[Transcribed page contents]
##############################
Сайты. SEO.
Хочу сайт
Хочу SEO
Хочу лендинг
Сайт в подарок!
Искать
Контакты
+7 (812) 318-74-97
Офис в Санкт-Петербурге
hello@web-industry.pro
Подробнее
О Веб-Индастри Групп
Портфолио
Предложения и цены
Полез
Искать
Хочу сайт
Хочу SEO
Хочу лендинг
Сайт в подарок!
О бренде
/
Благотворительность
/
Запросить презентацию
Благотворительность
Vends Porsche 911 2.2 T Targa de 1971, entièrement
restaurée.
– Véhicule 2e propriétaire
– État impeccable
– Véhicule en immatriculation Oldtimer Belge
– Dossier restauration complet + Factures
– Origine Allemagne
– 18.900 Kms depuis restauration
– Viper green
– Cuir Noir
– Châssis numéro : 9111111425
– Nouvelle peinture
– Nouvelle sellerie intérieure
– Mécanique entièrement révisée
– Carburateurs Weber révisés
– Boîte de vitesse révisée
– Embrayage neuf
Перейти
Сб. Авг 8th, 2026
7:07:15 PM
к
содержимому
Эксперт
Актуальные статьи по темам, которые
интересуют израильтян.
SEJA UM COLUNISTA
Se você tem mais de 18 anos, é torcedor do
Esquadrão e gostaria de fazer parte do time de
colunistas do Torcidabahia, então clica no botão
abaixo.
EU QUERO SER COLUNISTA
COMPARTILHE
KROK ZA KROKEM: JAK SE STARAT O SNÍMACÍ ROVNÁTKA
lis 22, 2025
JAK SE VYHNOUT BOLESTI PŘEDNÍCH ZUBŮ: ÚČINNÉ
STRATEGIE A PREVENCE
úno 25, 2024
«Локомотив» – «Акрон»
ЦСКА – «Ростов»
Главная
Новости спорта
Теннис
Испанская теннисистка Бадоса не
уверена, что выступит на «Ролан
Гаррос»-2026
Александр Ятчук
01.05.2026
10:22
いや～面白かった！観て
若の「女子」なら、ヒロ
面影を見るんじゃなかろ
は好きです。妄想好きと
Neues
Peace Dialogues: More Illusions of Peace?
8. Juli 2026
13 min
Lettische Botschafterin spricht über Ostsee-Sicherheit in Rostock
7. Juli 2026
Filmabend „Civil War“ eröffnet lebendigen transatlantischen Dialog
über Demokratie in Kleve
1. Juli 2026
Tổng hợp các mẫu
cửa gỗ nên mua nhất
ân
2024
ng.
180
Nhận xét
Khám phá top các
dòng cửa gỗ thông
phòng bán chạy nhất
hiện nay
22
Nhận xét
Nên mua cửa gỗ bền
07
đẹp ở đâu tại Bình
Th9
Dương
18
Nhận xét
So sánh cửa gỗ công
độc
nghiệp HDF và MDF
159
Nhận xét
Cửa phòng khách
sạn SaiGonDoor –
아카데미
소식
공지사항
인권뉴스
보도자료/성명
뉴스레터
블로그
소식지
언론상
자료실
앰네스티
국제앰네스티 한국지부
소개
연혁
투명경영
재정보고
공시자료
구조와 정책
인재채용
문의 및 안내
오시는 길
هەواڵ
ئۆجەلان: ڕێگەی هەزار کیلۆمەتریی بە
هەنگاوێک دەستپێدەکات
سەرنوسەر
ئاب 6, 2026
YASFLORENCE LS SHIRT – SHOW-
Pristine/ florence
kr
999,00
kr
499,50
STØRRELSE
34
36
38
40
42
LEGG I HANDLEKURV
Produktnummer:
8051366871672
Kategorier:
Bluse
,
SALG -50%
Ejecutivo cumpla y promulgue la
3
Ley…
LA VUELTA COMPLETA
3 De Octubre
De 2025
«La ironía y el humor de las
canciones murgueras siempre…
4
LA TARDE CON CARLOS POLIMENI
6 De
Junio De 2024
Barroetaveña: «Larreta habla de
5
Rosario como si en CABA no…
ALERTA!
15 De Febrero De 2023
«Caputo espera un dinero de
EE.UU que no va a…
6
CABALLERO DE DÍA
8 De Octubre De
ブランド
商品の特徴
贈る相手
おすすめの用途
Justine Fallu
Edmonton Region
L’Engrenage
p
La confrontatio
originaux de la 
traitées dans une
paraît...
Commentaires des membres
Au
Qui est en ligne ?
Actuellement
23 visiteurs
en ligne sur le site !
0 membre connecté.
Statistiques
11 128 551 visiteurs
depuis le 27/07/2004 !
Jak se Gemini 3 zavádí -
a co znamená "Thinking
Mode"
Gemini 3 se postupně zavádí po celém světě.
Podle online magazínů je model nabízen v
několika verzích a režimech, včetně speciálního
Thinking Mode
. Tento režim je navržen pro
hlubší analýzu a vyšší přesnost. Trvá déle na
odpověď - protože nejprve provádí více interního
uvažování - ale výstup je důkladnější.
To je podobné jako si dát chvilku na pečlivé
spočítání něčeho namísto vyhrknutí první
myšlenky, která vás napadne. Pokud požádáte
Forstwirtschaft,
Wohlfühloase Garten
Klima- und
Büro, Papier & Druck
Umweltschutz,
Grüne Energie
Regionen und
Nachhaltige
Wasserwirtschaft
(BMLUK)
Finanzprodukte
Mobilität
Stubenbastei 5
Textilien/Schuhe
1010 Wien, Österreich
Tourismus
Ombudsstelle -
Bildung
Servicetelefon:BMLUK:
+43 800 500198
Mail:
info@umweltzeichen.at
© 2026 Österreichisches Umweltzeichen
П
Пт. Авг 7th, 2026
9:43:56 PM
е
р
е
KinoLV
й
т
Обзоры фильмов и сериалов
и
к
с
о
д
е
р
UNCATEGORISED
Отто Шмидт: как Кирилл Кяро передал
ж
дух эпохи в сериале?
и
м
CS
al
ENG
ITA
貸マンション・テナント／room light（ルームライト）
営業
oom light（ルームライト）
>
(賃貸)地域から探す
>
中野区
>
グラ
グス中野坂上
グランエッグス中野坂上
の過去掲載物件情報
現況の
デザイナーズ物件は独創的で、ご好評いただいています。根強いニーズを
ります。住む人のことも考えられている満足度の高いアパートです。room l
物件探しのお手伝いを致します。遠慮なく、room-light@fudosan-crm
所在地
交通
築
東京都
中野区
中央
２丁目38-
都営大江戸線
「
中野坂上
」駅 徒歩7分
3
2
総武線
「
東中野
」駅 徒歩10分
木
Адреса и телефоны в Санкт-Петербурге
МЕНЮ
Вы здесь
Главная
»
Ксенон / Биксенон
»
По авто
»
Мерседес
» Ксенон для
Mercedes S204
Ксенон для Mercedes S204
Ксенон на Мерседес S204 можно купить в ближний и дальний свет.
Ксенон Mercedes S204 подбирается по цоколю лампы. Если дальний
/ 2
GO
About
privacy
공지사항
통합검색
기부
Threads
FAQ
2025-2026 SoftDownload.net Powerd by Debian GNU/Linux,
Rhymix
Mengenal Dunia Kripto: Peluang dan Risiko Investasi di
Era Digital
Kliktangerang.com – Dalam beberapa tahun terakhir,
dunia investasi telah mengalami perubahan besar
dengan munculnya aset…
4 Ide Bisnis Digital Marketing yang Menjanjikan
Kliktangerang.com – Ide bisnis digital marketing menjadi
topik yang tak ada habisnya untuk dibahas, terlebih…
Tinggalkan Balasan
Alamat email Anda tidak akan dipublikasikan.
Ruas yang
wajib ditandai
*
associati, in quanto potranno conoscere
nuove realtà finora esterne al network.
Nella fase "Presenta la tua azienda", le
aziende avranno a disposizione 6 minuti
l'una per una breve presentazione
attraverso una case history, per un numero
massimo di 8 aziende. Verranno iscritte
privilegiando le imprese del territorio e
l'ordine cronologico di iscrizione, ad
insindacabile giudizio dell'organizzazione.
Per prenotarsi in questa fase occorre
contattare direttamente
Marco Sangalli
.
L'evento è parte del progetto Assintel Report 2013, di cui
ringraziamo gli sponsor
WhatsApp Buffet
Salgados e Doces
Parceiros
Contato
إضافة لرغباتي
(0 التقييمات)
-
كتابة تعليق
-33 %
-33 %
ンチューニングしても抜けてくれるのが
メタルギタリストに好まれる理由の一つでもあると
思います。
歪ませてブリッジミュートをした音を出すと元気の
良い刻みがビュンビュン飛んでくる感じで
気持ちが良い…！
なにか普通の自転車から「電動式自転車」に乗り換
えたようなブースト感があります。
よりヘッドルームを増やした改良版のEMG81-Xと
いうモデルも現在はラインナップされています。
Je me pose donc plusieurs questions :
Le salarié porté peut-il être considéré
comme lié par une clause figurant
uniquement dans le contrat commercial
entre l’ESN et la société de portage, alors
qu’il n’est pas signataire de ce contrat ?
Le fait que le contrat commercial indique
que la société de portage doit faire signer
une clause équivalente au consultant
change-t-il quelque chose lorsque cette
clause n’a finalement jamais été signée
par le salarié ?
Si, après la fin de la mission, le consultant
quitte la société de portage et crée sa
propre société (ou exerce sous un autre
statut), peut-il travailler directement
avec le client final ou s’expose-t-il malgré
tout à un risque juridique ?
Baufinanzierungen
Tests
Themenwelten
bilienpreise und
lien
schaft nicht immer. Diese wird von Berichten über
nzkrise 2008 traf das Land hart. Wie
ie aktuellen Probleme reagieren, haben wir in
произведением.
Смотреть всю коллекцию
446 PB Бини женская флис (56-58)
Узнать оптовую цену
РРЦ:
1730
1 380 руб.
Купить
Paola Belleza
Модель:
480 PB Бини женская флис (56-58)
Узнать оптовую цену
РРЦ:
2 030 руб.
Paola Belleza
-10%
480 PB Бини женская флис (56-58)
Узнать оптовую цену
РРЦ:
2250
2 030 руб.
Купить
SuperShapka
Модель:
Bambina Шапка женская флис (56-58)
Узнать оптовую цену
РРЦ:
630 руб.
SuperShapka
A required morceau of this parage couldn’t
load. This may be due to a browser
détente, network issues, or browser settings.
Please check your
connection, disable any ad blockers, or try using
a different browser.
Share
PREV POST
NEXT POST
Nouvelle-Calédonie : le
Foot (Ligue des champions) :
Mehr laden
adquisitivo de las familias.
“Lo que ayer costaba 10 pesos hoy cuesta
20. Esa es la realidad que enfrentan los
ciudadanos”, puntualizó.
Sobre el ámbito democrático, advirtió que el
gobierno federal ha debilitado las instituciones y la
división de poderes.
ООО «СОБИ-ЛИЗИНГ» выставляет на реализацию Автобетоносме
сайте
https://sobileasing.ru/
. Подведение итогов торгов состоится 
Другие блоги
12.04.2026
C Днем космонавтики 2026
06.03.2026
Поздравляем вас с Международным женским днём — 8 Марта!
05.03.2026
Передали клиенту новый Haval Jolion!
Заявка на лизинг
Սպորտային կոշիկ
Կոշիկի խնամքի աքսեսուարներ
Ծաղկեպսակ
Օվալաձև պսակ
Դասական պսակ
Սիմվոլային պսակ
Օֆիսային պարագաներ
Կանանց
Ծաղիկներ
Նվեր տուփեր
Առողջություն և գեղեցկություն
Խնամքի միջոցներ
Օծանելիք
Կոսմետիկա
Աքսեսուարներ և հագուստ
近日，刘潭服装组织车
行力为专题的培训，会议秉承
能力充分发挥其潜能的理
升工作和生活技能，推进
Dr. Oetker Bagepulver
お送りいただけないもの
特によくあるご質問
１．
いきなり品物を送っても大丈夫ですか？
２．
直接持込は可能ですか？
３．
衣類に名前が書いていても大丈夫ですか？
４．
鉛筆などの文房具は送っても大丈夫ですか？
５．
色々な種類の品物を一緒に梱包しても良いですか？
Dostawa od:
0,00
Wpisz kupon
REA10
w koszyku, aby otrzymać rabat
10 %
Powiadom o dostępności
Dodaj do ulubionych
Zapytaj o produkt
##############################
Arrange the lines from the start of the records through the line containing "Запросить презентацию" as a Markdown table, both ends included and blank lines omitted. Use the columns Row and Line, numbering each row.

| Row | Line |
|---|---|
| 1 | Сайты. SEO. |
| 2 | Хочу сайт |
| 3 | Хочу SEO |
| 4 | Хочу лендинг |
| 5 | Сайт в подарок! |
| 6 | Искать |
| 7 | Контакты |
| 8 | +7 (812) 318-74-97 |
| 9 | Офис в Санкт-Петербурге |
| 10 | hello@web-industry.pro |
| 11 | Подробнее |
| 12 | О Веб-Индастри Групп |
| 13 | Портфолио |
| 14 | Предложения и цены |
| 15 | Полез |
| 16 | Искать |
| 17 | Хочу сайт |
| 18 | Хочу SEO |
| 19 | Хочу лендинг |
| 20 | Сайт в подарок! |
| 21 | О бренде |
| 22 | / |
| 23 | Благотворительность |
| 24 | / |
| 25 | Запросить презентацию |